What is needed is an exact copy of the lines from the one containing "html: none ->" through the last line of the records below, with no pictures.

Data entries

*** Begin section ***

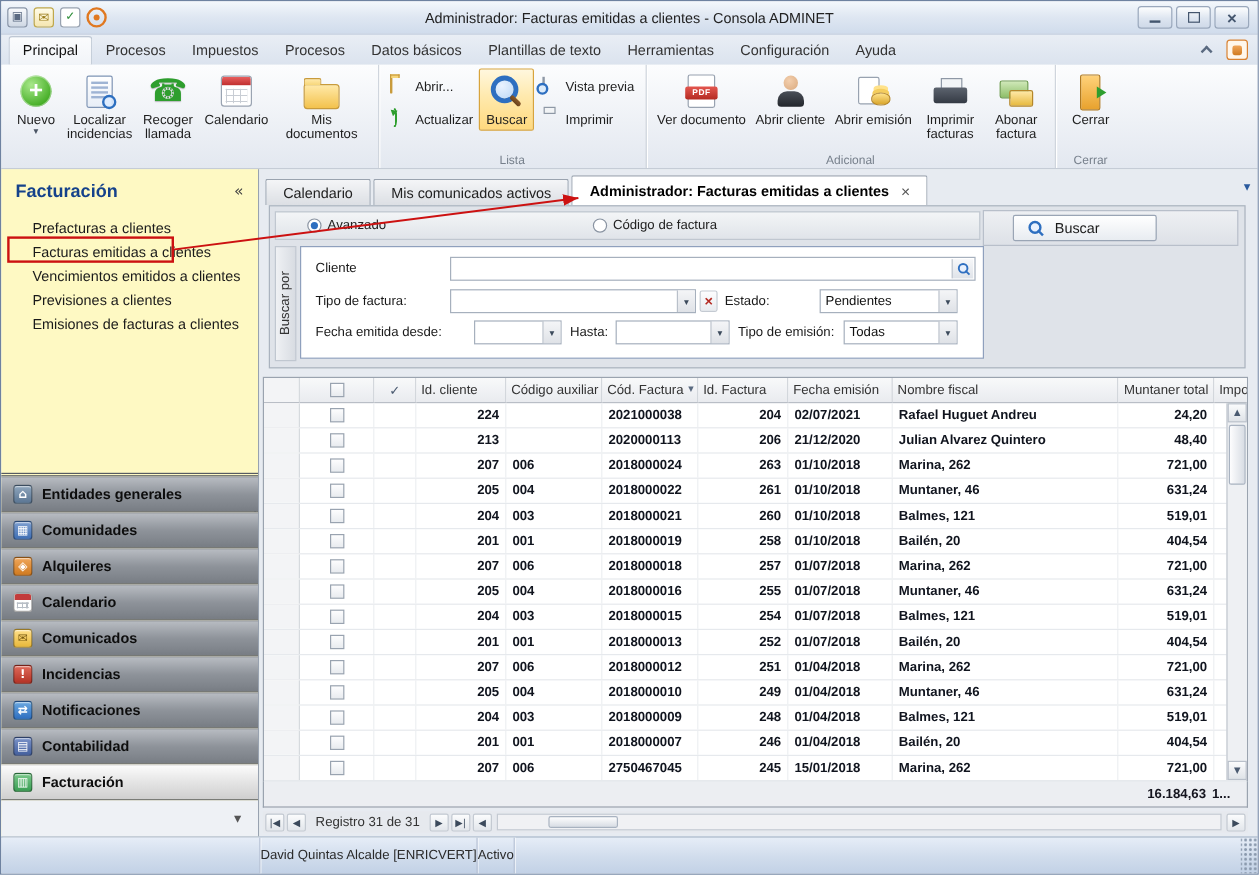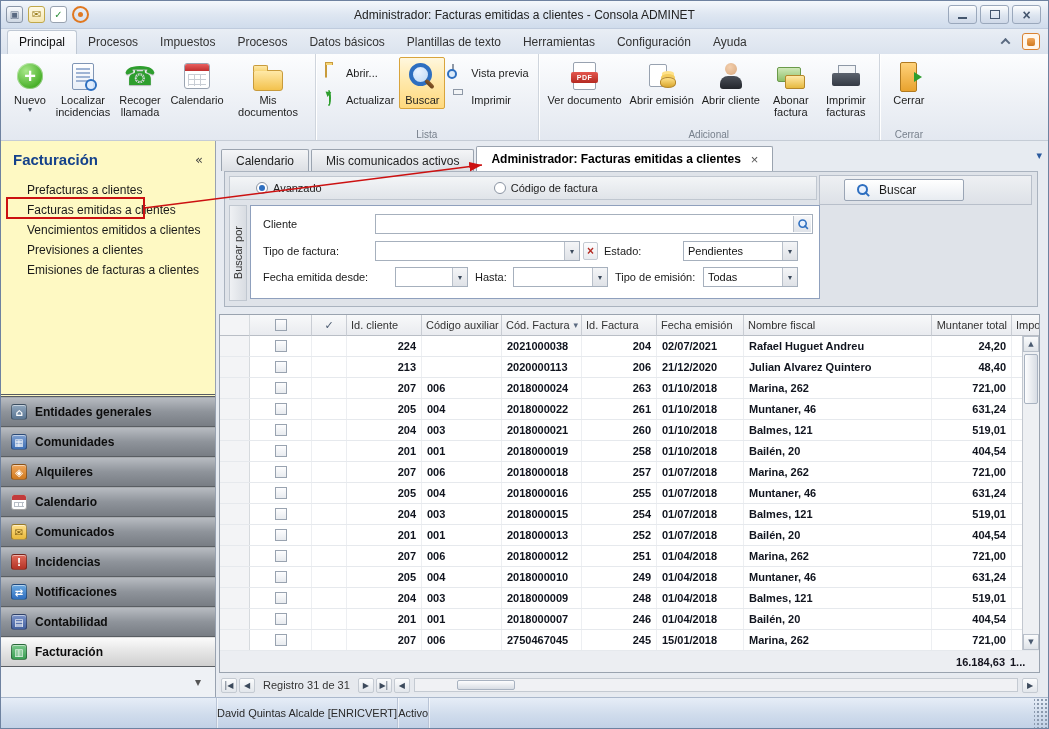"Abrir emisión" div.bigbtn { order: before "Abrir cliente" -> after "Abrir cliente" }
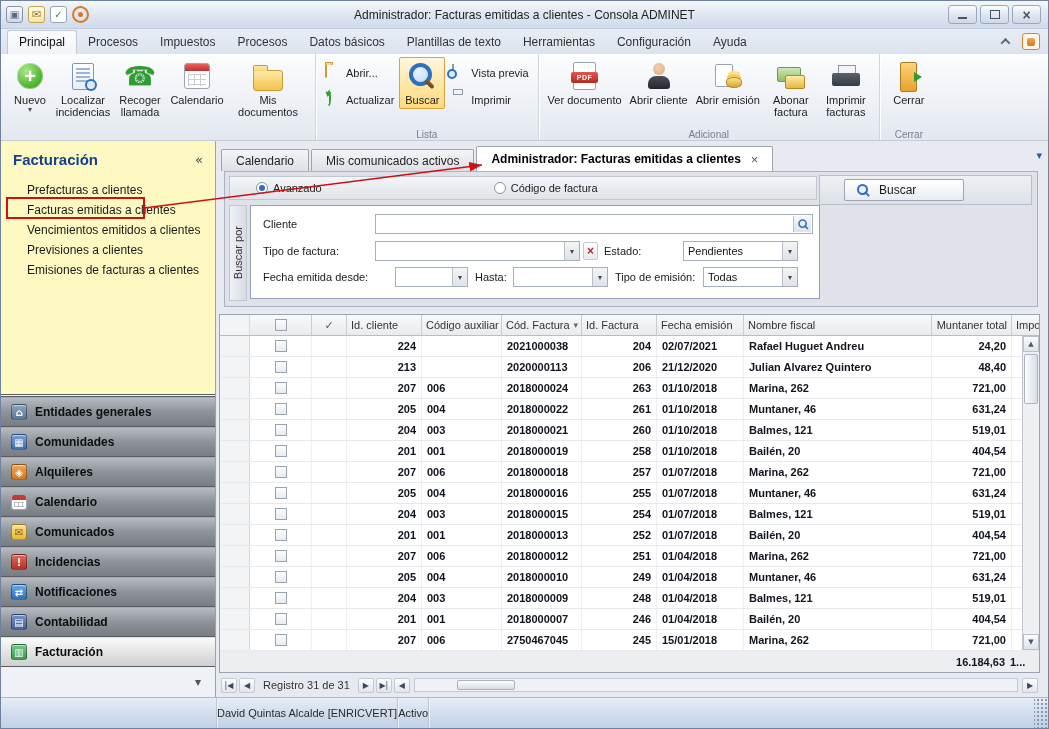"Abonar factura" div.bigbtn { order: before "Imprimir facturas" -> after "Imprimir facturas" }
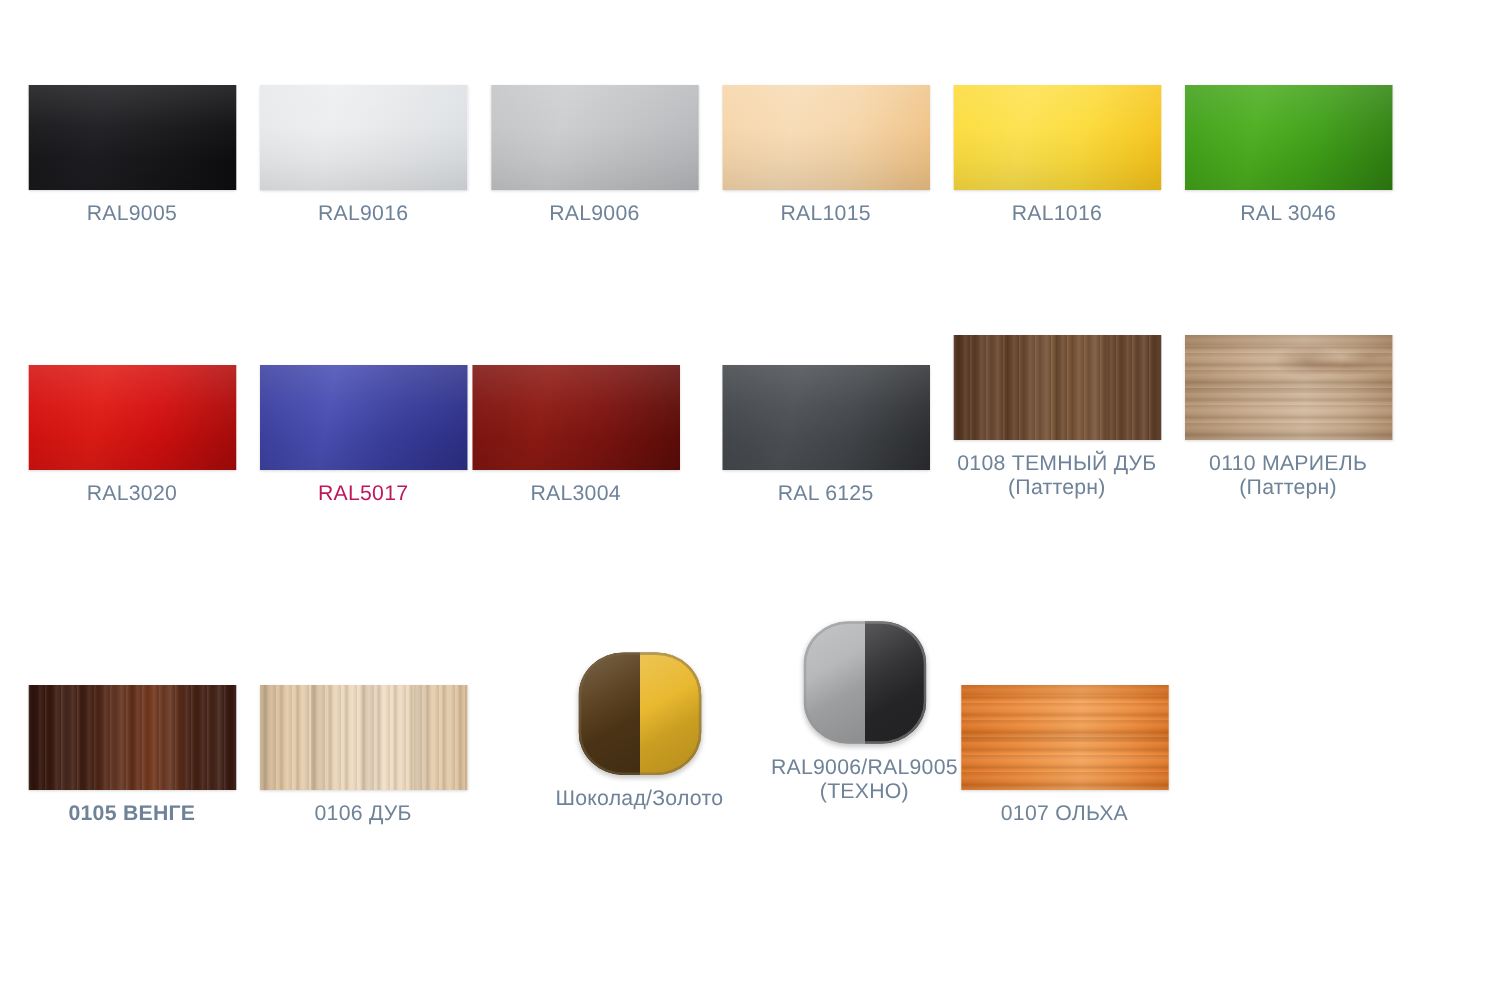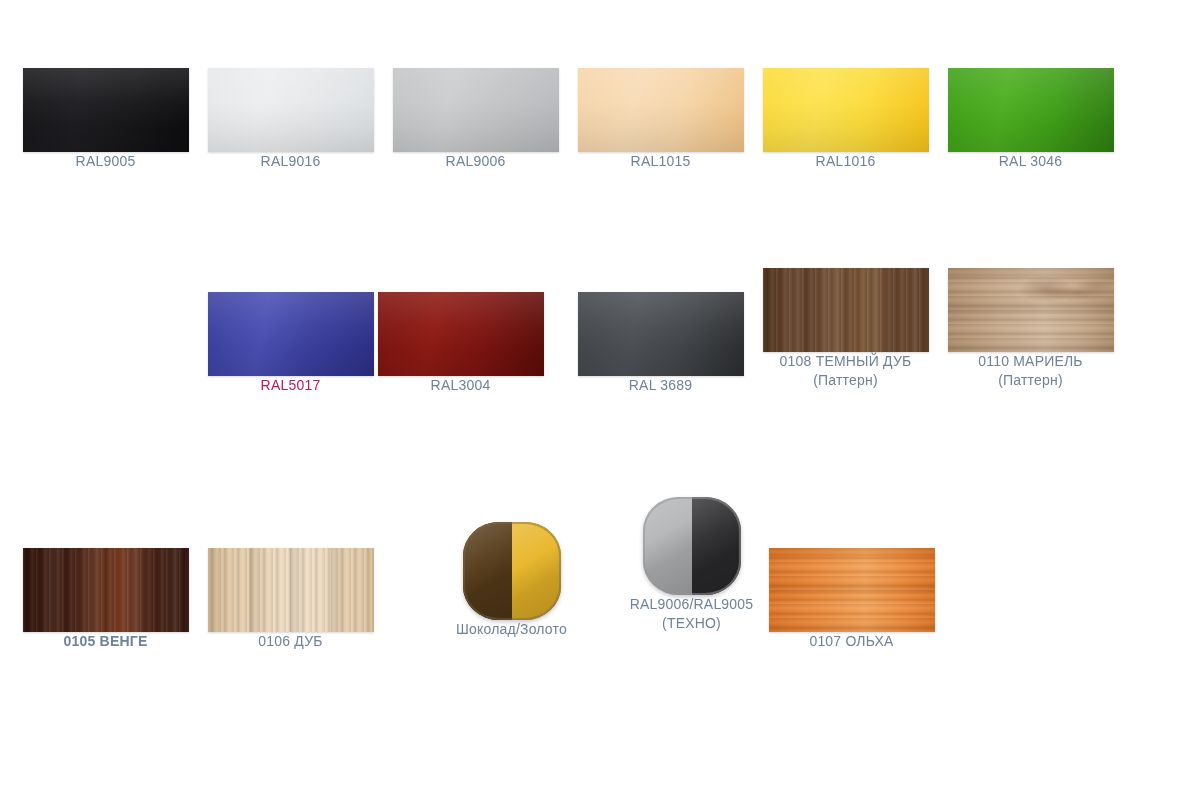"RAL9005" .label { font-size: 14px -> 17px; margin-top: none -> 9px }
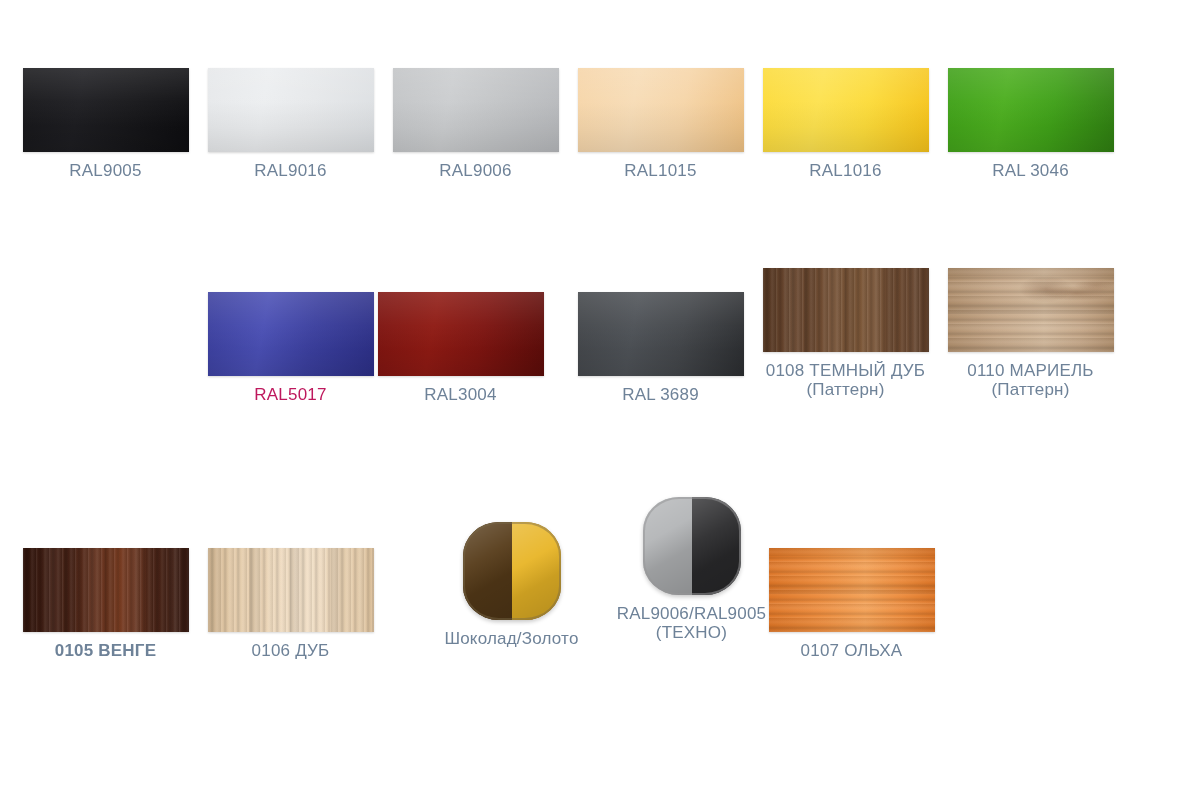"RAL3020" div.swatch-cell { html: none -> <div> <div> <div> <div></div> </div> </div> <div>RAL3020</div> </div> }
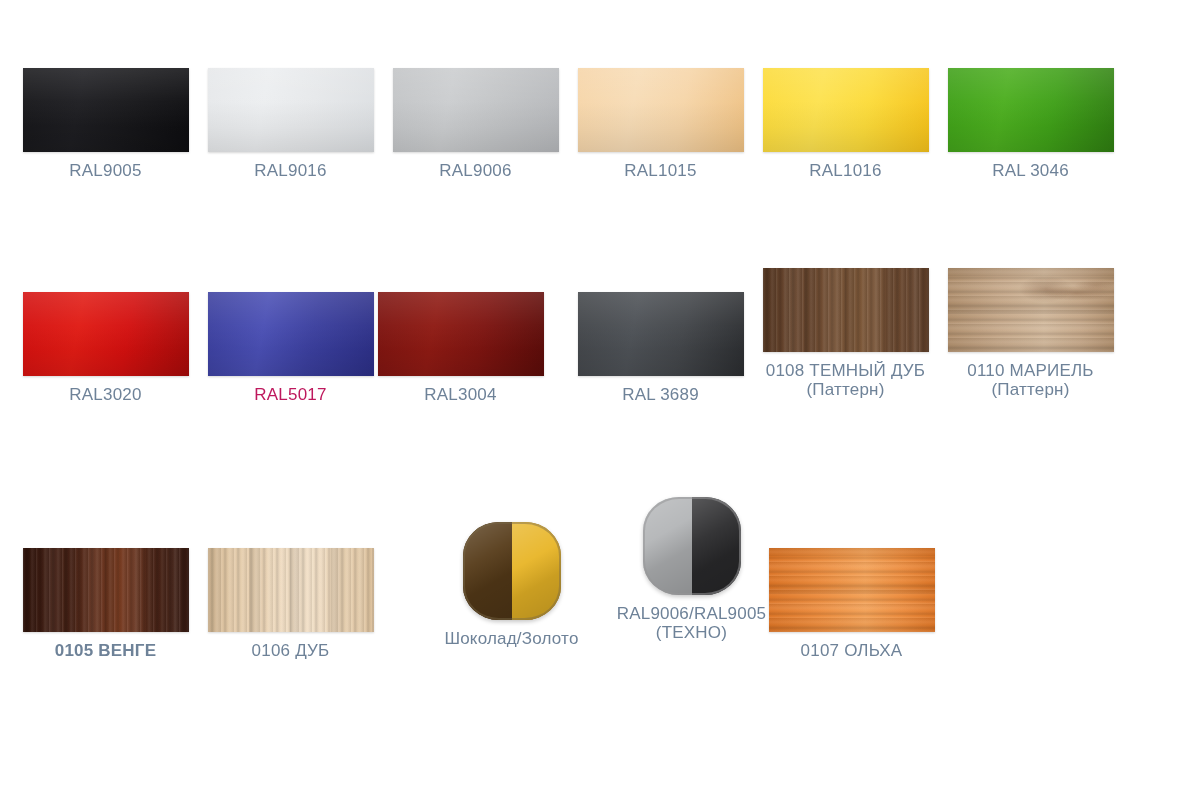"RAL 3689" div.label { text: 3689 -> 6125 }
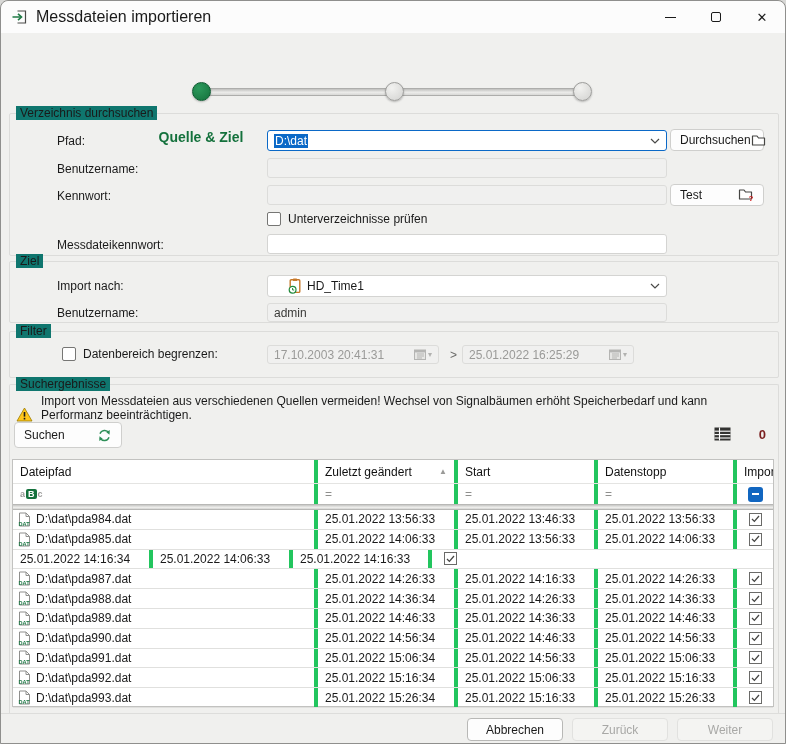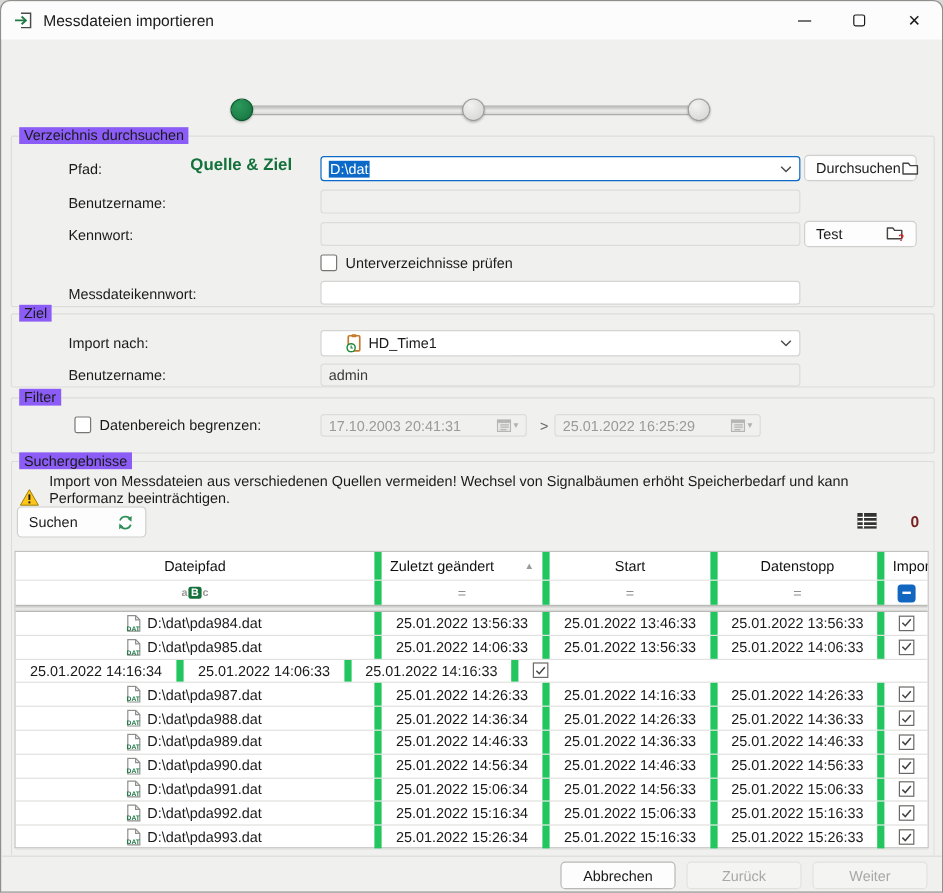"Messdateien importieren" .titlebar .title { font-size: 13px -> 16px }
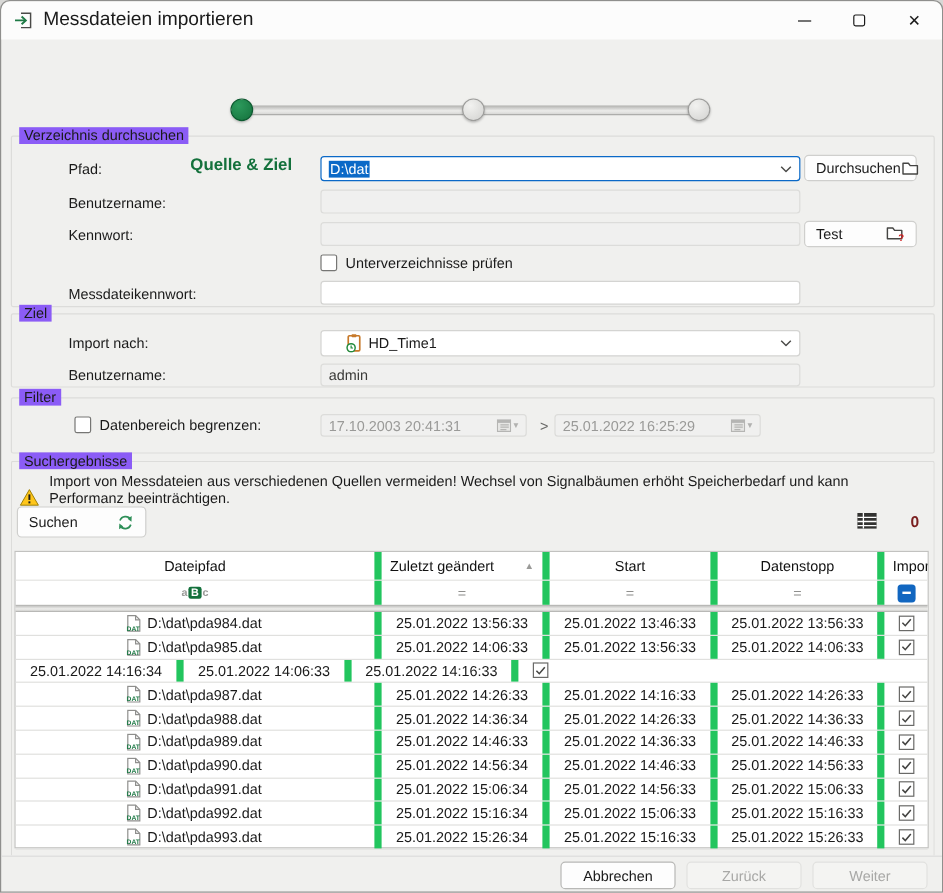"Verzeichnis durchsuchen" .legend { background: #8b5cf6 -> #0f766e }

*** End section ***

- [Reply]:
"RAL3020" div.swatch-cell { html: none -> <div> <div> <div> <div></div> </div> </div> <div>RAL3020</div> </div> }
"RAL 3689" div.label { text: 3689 -> 6125 }
"Messdateien importieren" .titlebar .title { font-size: 13px -> 16px }
"Verzeichnis durchsuchen" .legend { background: #8b5cf6 -> #0f766e }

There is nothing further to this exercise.